Once you are satisfied with the teacher evaluation process, you can proceed with the full training of the model.

To run the full distillation pipeline, run:

distil model run-training <MODEL_ID>

This process can take 6+ hours to run so you can periodically check the status of the training using the command:

distil model training <MODEL_ID>

This should output something like:

$ Training ID:                            b1def4d6-b100-439a-cf3d-9bd4150192da
$ Status:                                 ◐ Distilling
$ Message:
$ Start Time:                             1/12/2026, 9:51:24 AM
$ End Time:                               —
$ 
$ Tasks:
$   Evaluate Teacher:              ✓ Success
$   Generate Synthetic Data:       ✓ Success
$   Finetune Student:              ◐ Running

When the training is complete, you can the following command to get the results:

distil models show <MODEL_ID>

Iterating on your model

If you have already trained a model and are looking for ways to iterate on it for improvements, then you will likely need to make adjustments to the job description and config (to override the defaults we have set).
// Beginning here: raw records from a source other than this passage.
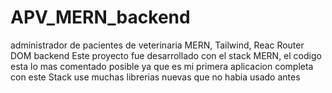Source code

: # APV_MERN_backend
administrador de pacientes de veterinaria MERN, Tailwind, Reac Router DOM backend
Este proyecto fue desarrollado con el stack MERN, el codigo esta lo mas comentado posible ya que es mi primera aplicacion completa con este Stack
use muchas librerias nuevas que no habia usado antes

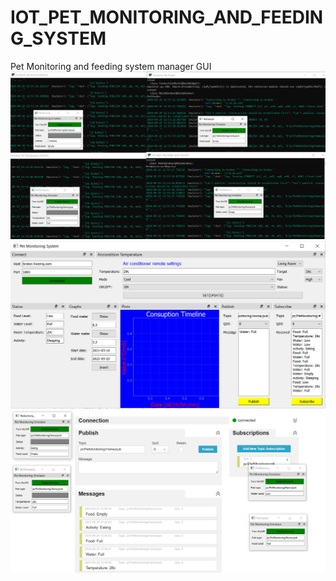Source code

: # IOT_PET_MONITORING_AND_FEEDING_SYSTEM
Pet Monitoring and feeding system manager GUI
![pic1](https://github.com/NavaSasson/IOT-Pet-Monitoring-System/blob/main/emulators.png)
![pic2](https://github.com/NavaSasson/IOT-Pet-Monitoring-System/blob/main/gui.png)
![pic3](https://github.com/NavaSasson/IOT-Pet-Monitoring-System/blob/main/mqtt.png)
Writing a good job description requires a careful balance of being succinct but not too vague and detailed without being lengthy. As such, we expect tweaks to be made to the job description as you run the teacher evaluation and analyse the outputs. Often, this gives clues as to what is missing from your job description.

The config gives you fine-grained control to influence many aspect of the pipeline although in practice, for most use-cases, only a handful of these will need to be changed. Below is a list of the most useful ones:

student_model_name: Choice of student model to train. Size of the models varies from ~15mn - 8bn. Generally, the more complex a use-case, the larger you will need your model to be.
teacher_model_name: Choice of teacher model - used to generate synthetic training data. Different teacher have different strengths i.e. Deepseek/Qwen have been trained on 100+ languages and so are good for multilingual use-cases.
generation_target: How much data to generate. We use a default of 10k, but maybe your use-case requires more.
num_positive_exemplars_per_generation: How many examples from the training data to provide the teacher model when generating new examples.
lora_r: This parameter controls the number of parameters we train. A larger number means we train more parameters thereby adjusting a greater proportion of the base model. How much of the base model we want to adjust/change is also dependent on complexity of use-case. For simple use-cases, we don’t need to adjust the base model so much and so the default will suffice.